OK, you've got a character or two, a problem, a setting, and, if you're lucky, and idea of how it all might come out. Write it down, either by hand or on the computer.
And that's about it. For real. We're just doing this for fun, remember? It really doesn't have to get any more complicated than that.

Last year, once I gave up on the spreadsheets and forms, I ended up with three documents. One contained a brief summary of my main characters, one described the culture, history, and goals (and, curiously enough, the detailed reproductive habits) of the practically-immortal beings that were going to fuck up her life (literally and figuratively, as it turned out), and the third contained a very rough idea of how I thought the storyline might go down. I didn't know for sure how it was going to end, and that kind of freaked me out, but it turned out not to be a big deal. Once I got the story going it really only made sense for it to end one way.
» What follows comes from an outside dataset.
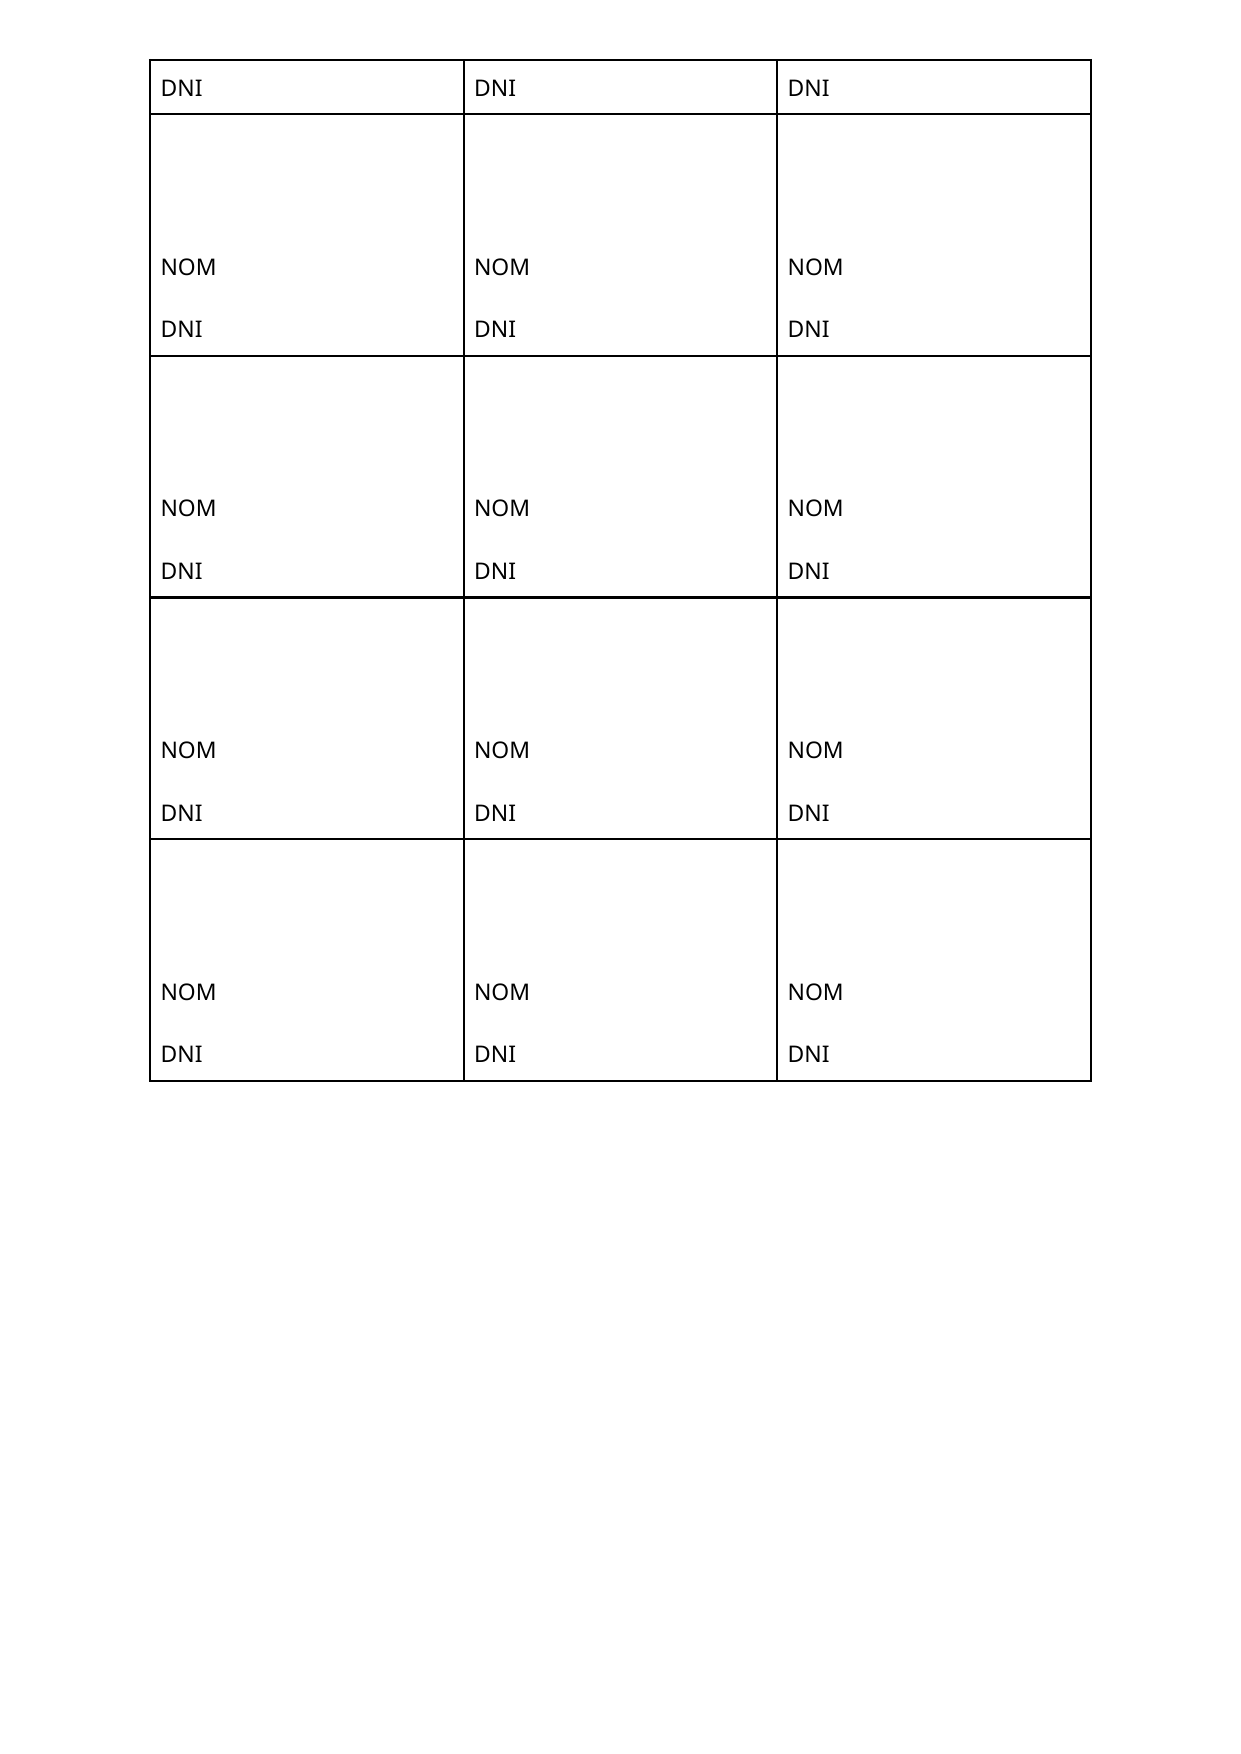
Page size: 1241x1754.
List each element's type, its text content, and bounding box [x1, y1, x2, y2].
Sure, lots (most) of the things I had figured out ended up changing, but that's OK. When 11/1/08 rolled around, at least I had a feel for who I was writing about and what was going to happen to her that day.

Do you have a story in you? Want to see if the NaNoWriMo thing works for you? Then your mission, if you choose to accept it, is to do a little pre-thinking, a little pre-writing, wait until November 1st, then let go and let your mind tell you a story. All you have to do is write it down.

Oh yeah, be sure to visit the NaNoWriMo site and sign up. They haven't quite fired it up for the 2009 season, but it gets busy towards the end of October so beating the rush is advised. Need encouragement from a master? Pick up No Plot? No Problem! by Chris Baty, the founder of NaNoWriMo. It's an excellent guide.

Be sure to let me know, too, and check back next week for Part II. Hopefully by then I'll have figured out what Part II is going to be about.

Sorry, I'm a Pantser.

* Success is defined as writing 50K words and completing the story before midnight November 30th. Quality is not a factor. ;)


  1. Congratulations! You've written 1,667 words!

    As appealing as it sounds, uh, no.

    I plan on *drinking* at your wedding.

    You write. Both of you.

  2. ET's Much Older SisterSeptember 30, 2009 at 3:52 PM

    Uh, yeah, me too. I'd like to try it, but I'll be recovering from surgery the first half of October. I don't think I'll be able to find my way to the bathroom, much less write anything coherent, including -- according to my doctor -- checks.

    I look forward to hearing from ET how the writing goes on the day of the wedding.